I've seen it happen many times: an app that has been running fine for years on uniproc machines suddenly starts failing all over the place when executed on a new multiproc machine. The cause is a latent threading bug in the original code that simply never hit the right coincidence of timeslicing to repro on the uniproc machines.
When working with multithreaded code, it is absolutely imperitive to test the code on multiproc hardware. If you have thread collision issues in your code, they will quickly present themselves on a multiproc machine.
As others have noted, don't use SuspendThread() unless you are a debugger. Use mutexes or other synchronization objects to coordinate between threads.
Try using something more like WaitForSingleObjectEx instead of SuspendThread.
You are hitting a race condition. Thread 2 may execute flag_thread1_running=true;
before thread 1 executes flag_thread1_running=false.
This is not likely to happen on single CPU, because with usual the scheduling quantum 10-20 ms you are not likely to hit the problem. It will happen there as well, but very rarely.
Using proper synchronization primitives is a must here. Instead of bool, use event. Instead of checking the bool in a loop, use WaitForSingleObject (or WaitForMultipleObjects for more elaborate stuff later).

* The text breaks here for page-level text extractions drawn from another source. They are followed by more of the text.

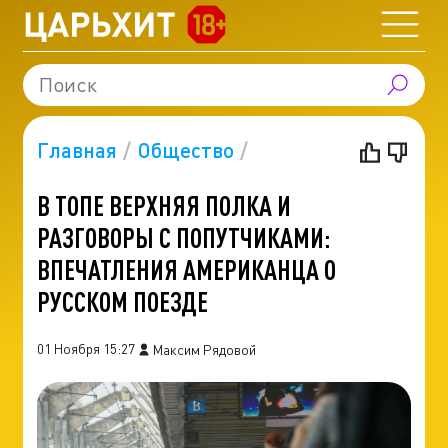
Главная
Общество
В ТОПЕ ВЕРХНЯЯ ПОЛКА И
РАЗГОВОРЫ С ПОПУТЧИКАМИ:
ВПЕЧАТЛЕНИЯ АМЕРИКАНЦА О
РУССКОМ ПОЕЗДЕ
01 Ноября 15:27
Максим Рядовой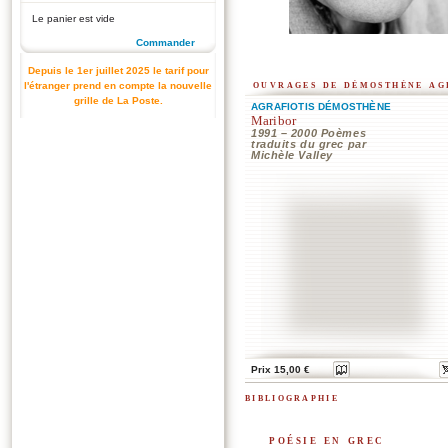
Le panier est vide
Commander
Depuis le 1er juillet 2025 le tarif pour
ouvrages de démosthène ag
l'étranger prend en compte la nouvelle
grille de La Poste.
AGRAFIOTIS DÉMOSTHÈNE
Maribor
1991 – 2000 Poèmes
traduits du grec par
Michèle Valley
Prix 15,00 €
bibliographie
poésie en grec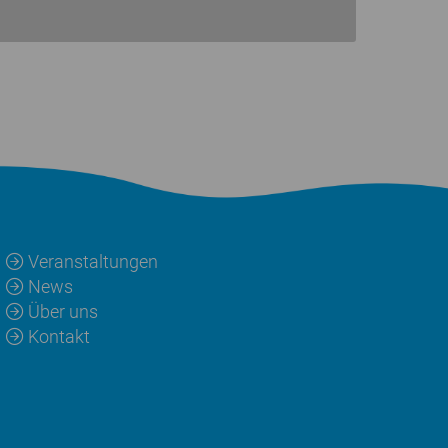
Veranstaltungen
News
Über uns
Kontakt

It is possible to perform synchronization between threads using plain variables, but it is rarely a good idea and it is quite hard to do it right - cf. How can I write a lock free structure?. It is definitely not a good idea to perform schedulling using Sleep, Suspend or Resume.
I guess that you already know that polling a global flag is a "Bad Idea™" so I'll skip that little speech. Try adding volatile to the flag declaration. That should force each read of it to read from memory. Without volatile, the implementation could be reading the flag into a register and not fetching it from memory.
I have several threads which act as backup for the main one spending most of their life blocked by sem_wait(). Is it OK to keep them or is it better to spawn new threads only when they need to do actual work? Does kernel switch to threads waiting on sem_wait() and "waste" CPU cycles?
Thanks.
No, blocked threads are never switched in for any common thread library and operating system (it would be an extremely badly designed one where they were). But they will still use memory, of course.
Choose option A.
The wasted cycles are minor. Your threads will always be in wait state.
On the other hand, the complexity of starting and stopping threads, instead of having them all up may seriously harm your program logic.